THE PROBLEM: Can you copy every row below word for word, leaving out the pictures?

SOURCE DATA:
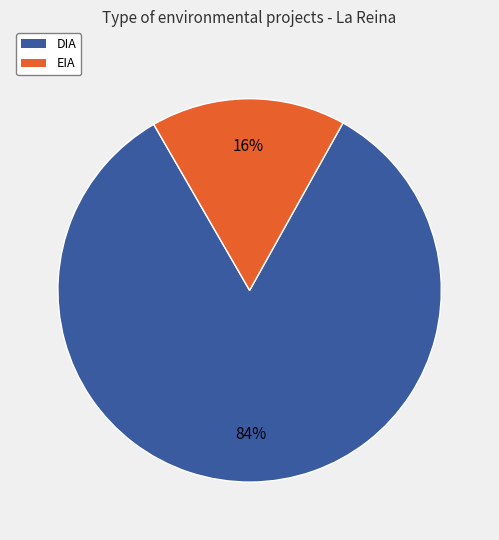

The EIA slice represents 16% of the pie. True or false?

True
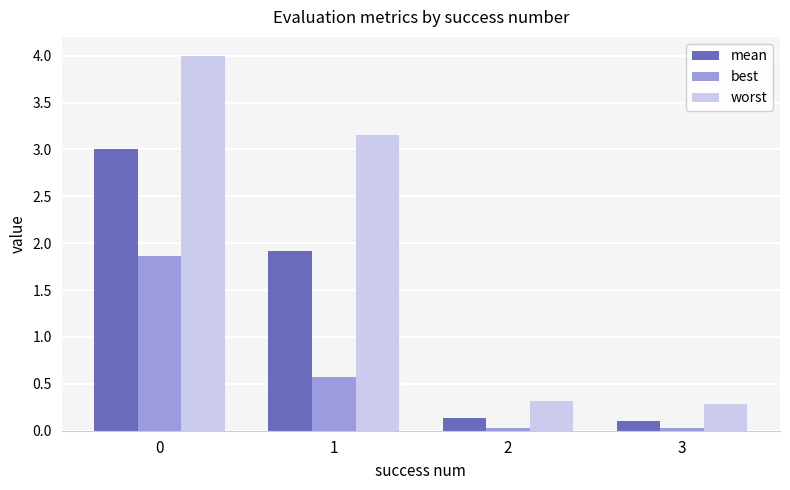

What is the sum of the best values at 2 and 0?

1.9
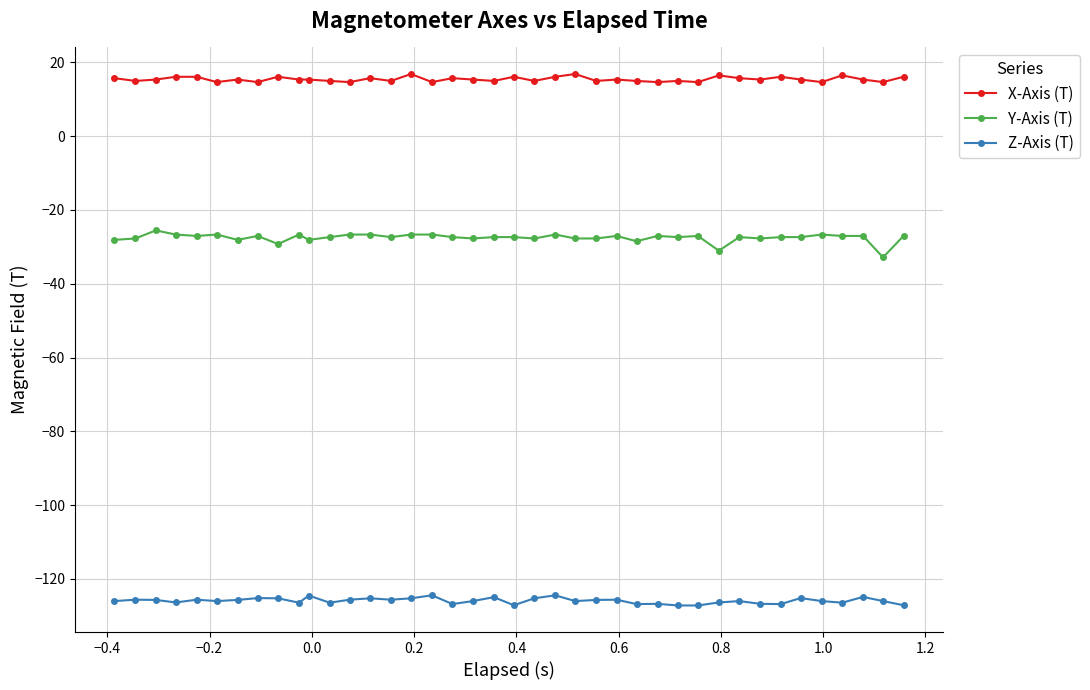

What is the value of the Y-Axis (T) point at the 11th from the left?

-28.1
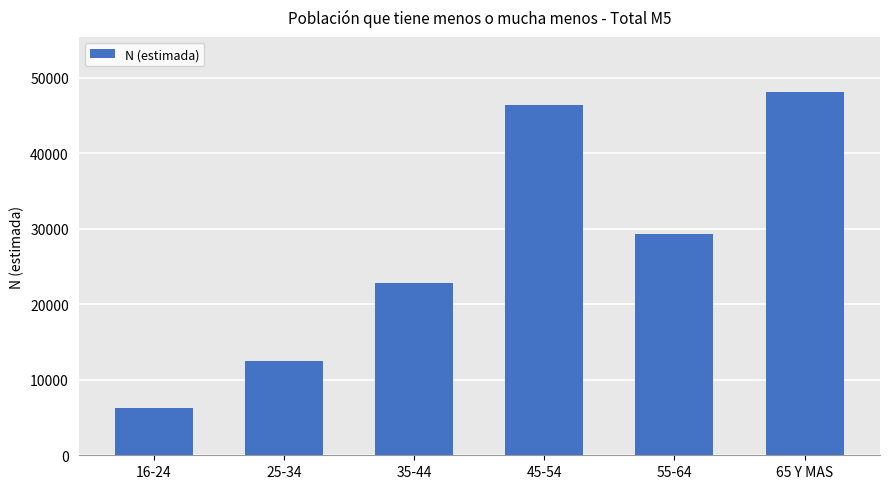

What is the maximum value shown in the chart?

48150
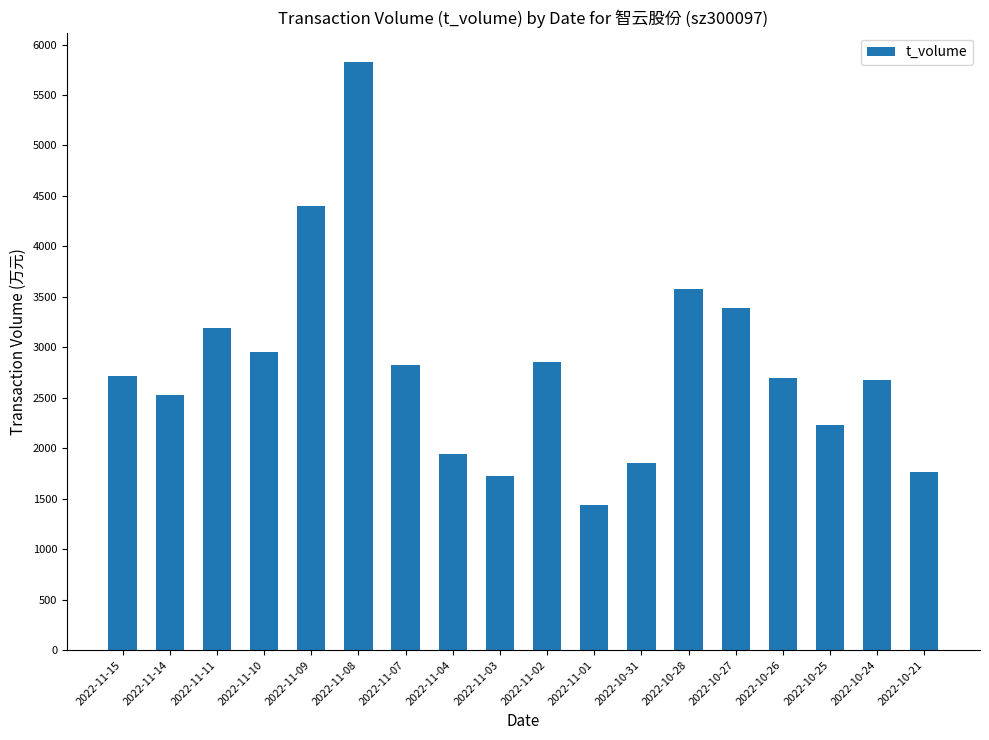

What is the average value?

2810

SOLUTION FOR THIS TASK:
The EIA slice represents 16% of the pie. True or false?

True

What is the sum of the best values at 2 and 0?

1.9

What is the value of the Y-Axis (T) point at the 11th from the left?

-28.1

What is the maximum value shown in the chart?

48150

What is the average value?

2810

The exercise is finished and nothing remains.